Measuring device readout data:
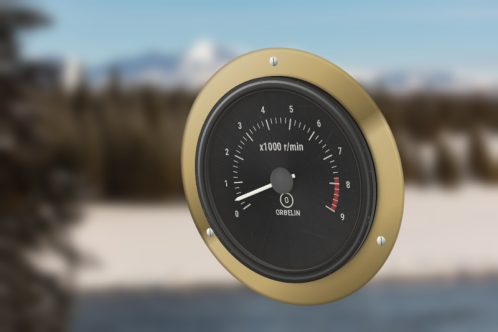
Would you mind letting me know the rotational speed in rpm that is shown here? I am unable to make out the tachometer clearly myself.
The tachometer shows 400 rpm
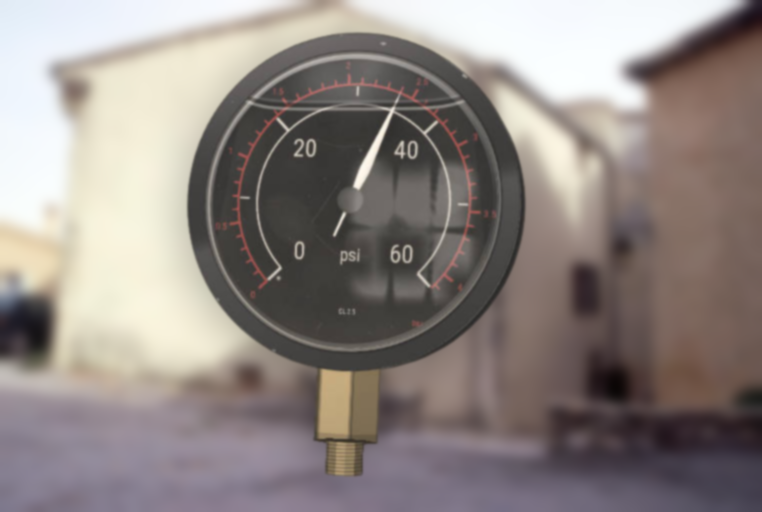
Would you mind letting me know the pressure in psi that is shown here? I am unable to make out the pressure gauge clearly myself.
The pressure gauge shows 35 psi
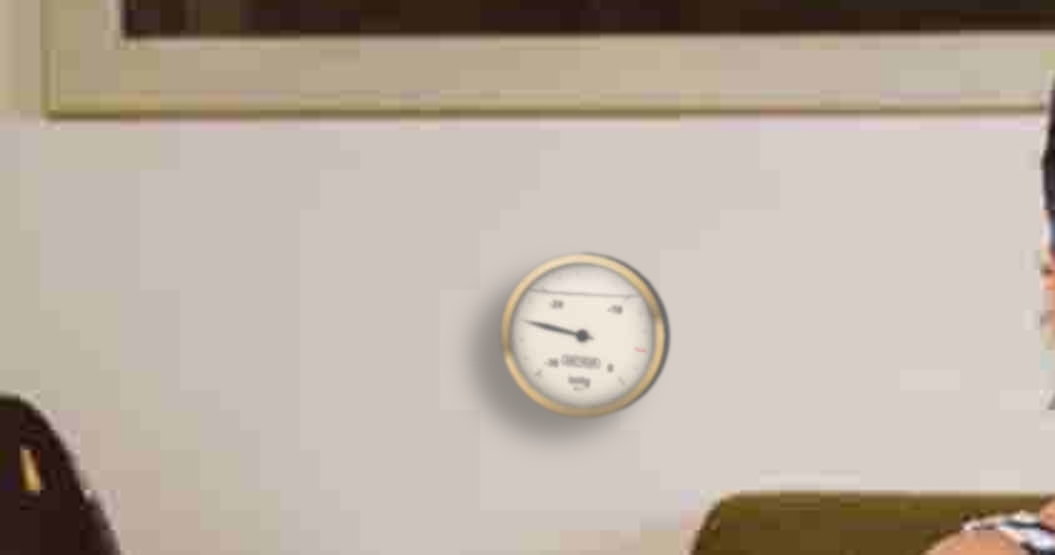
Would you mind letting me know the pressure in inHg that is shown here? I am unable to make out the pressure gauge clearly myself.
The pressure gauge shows -24 inHg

## Directions
Rewrite all of the records above with "Would you mind letting me know" replaced by "Could you please tell me" and everything else kept the same. Leave the pictures out of your answer.

## Expected answer
Could you please tell me the rotational speed in rpm that is shown here? I am unable to make out the tachometer clearly myself.
The tachometer shows 400 rpm
Could you please tell me the pressure in psi that is shown here? I am unable to make out the pressure gauge clearly myself.
The pressure gauge shows 35 psi
Could you please tell me the pressure in inHg that is shown here? I am unable to make out the pressure gauge clearly myself.
The pressure gauge shows -24 inHg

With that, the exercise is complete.